■ WHAT TO PRODUCE ■
Leaving out all pictures, write out word for word the lines from the one containing "BSOP ACHIEVEMENT OF JUNE: QUÝ II KHÉP LẠI" to the end of the data below.

*** Opening of INPUT FOR THIS TASK ***

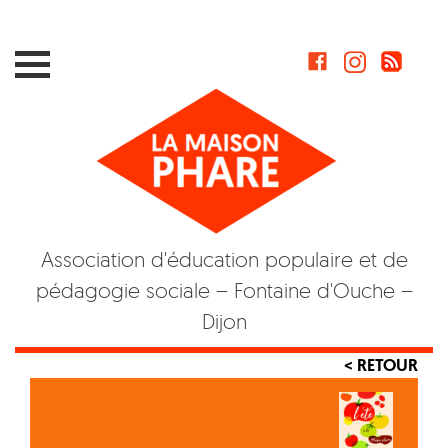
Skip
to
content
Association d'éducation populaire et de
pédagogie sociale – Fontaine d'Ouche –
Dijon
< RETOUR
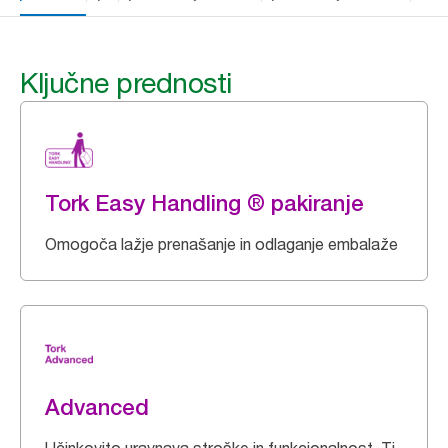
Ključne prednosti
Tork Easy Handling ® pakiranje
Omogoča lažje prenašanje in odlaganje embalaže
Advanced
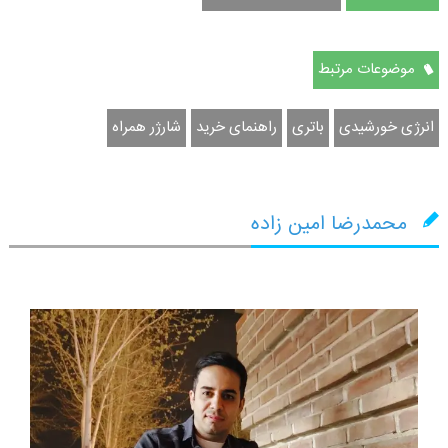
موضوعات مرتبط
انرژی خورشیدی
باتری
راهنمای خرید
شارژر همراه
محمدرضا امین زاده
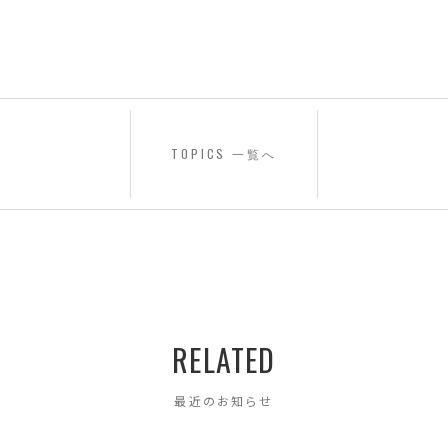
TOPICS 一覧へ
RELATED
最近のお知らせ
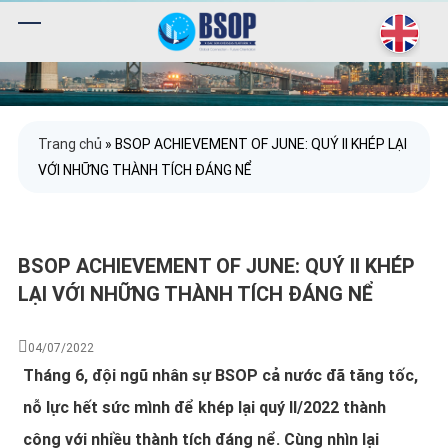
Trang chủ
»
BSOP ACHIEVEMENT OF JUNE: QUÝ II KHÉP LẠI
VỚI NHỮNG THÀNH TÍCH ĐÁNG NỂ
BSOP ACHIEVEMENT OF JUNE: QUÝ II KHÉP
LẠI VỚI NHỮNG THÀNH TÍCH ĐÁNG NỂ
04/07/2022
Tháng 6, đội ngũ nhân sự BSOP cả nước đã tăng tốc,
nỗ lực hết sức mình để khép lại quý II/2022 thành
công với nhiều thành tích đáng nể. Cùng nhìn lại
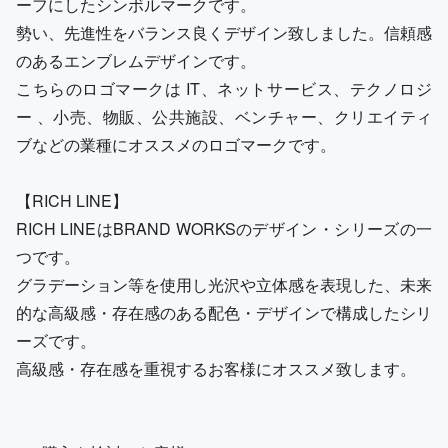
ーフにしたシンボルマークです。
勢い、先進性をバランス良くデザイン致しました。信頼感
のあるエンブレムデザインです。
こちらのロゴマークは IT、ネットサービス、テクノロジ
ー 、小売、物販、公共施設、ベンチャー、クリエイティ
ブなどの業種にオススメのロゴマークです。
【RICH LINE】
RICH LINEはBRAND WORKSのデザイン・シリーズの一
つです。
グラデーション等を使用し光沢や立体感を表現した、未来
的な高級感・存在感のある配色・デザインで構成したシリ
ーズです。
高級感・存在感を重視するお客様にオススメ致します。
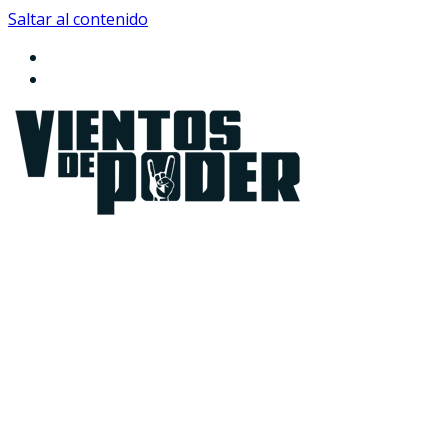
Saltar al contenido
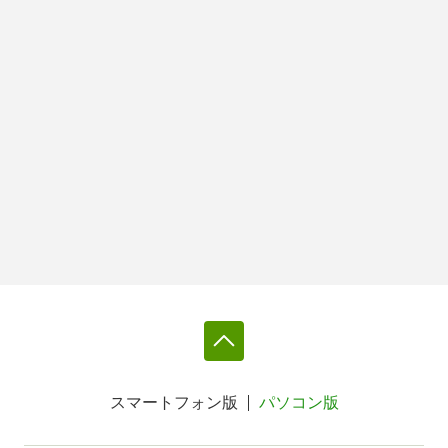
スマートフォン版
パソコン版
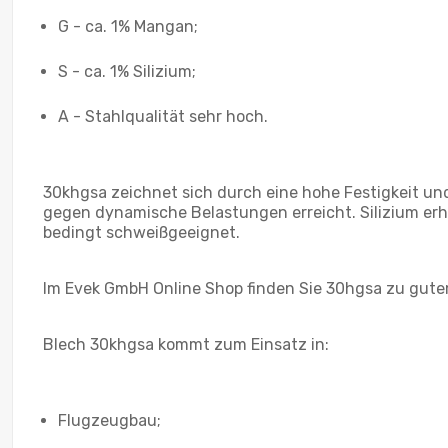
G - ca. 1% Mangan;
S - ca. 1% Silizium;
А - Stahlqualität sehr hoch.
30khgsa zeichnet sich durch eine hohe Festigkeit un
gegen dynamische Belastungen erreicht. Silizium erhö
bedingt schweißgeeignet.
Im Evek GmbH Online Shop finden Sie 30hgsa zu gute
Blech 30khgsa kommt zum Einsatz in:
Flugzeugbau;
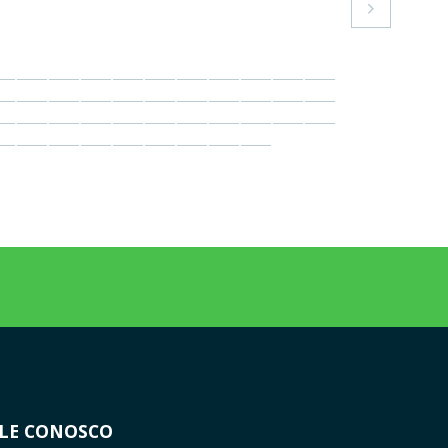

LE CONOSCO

*** Close of INPUT FOR THIS TASK ***

■ RESPONSE TO THE EXERCISE ■
BSOP ACHIEVEMENT OF JUNE: QUÝ II KHÉP LẠI
VỚI NHỮNG THÀNH TÍCH ĐÁNG NỂ
BSOP ACHIEVEMENT OF JUNE: QUÝ II KHÉP
LẠI VỚI NHỮNG THÀNH TÍCH ĐÁNG NỂ
04/07/2022
Tháng 6, đội ngũ nhân sự BSOP cả nước đã tăng tốc,
nỗ lực hết sức mình để khép lại quý II/2022 thành
công với nhiều thành tích đáng nể. Cùng nhìn lại
ーフにしたシンボルマークです。
勢い、先進性をバランス良くデザイン致しました。信頼感
のあるエンブレムデザインです。
こちらのロゴマークは IT、ネットサービス、テクノロジ
ー 、小売、物販、公共施設、ベンチャー、クリエイティ
ブなどの業種にオススメのロゴマークです。
【RICH LINE】
RICH LINEはBRAND WORKSのデザイン・シリーズの一
つです。
グラデーション等を使用し光沢や立体感を表現した、未来
的な高級感・存在感のある配色・デザインで構成したシリ
ーズです。
高級感・存在感を重視するお客様にオススメ致します。
Saltar al contenido
スマートフォン版
パソコン版
G - ca. 1% Mangan;
S - ca. 1% Silizium;
А - Stahlqualität sehr hoch.
30khgsa zeichnet sich durch eine hohe Festigkeit un
gegen dynamische Belastungen erreicht. Silizium erhö
bedingt schweißgeeignet.
Im Evek GmbH Online Shop finden Sie 30hgsa zu gute
Blech 30khgsa kommt zum Einsatz in:
Flugzeugbau;

LE CONOSCO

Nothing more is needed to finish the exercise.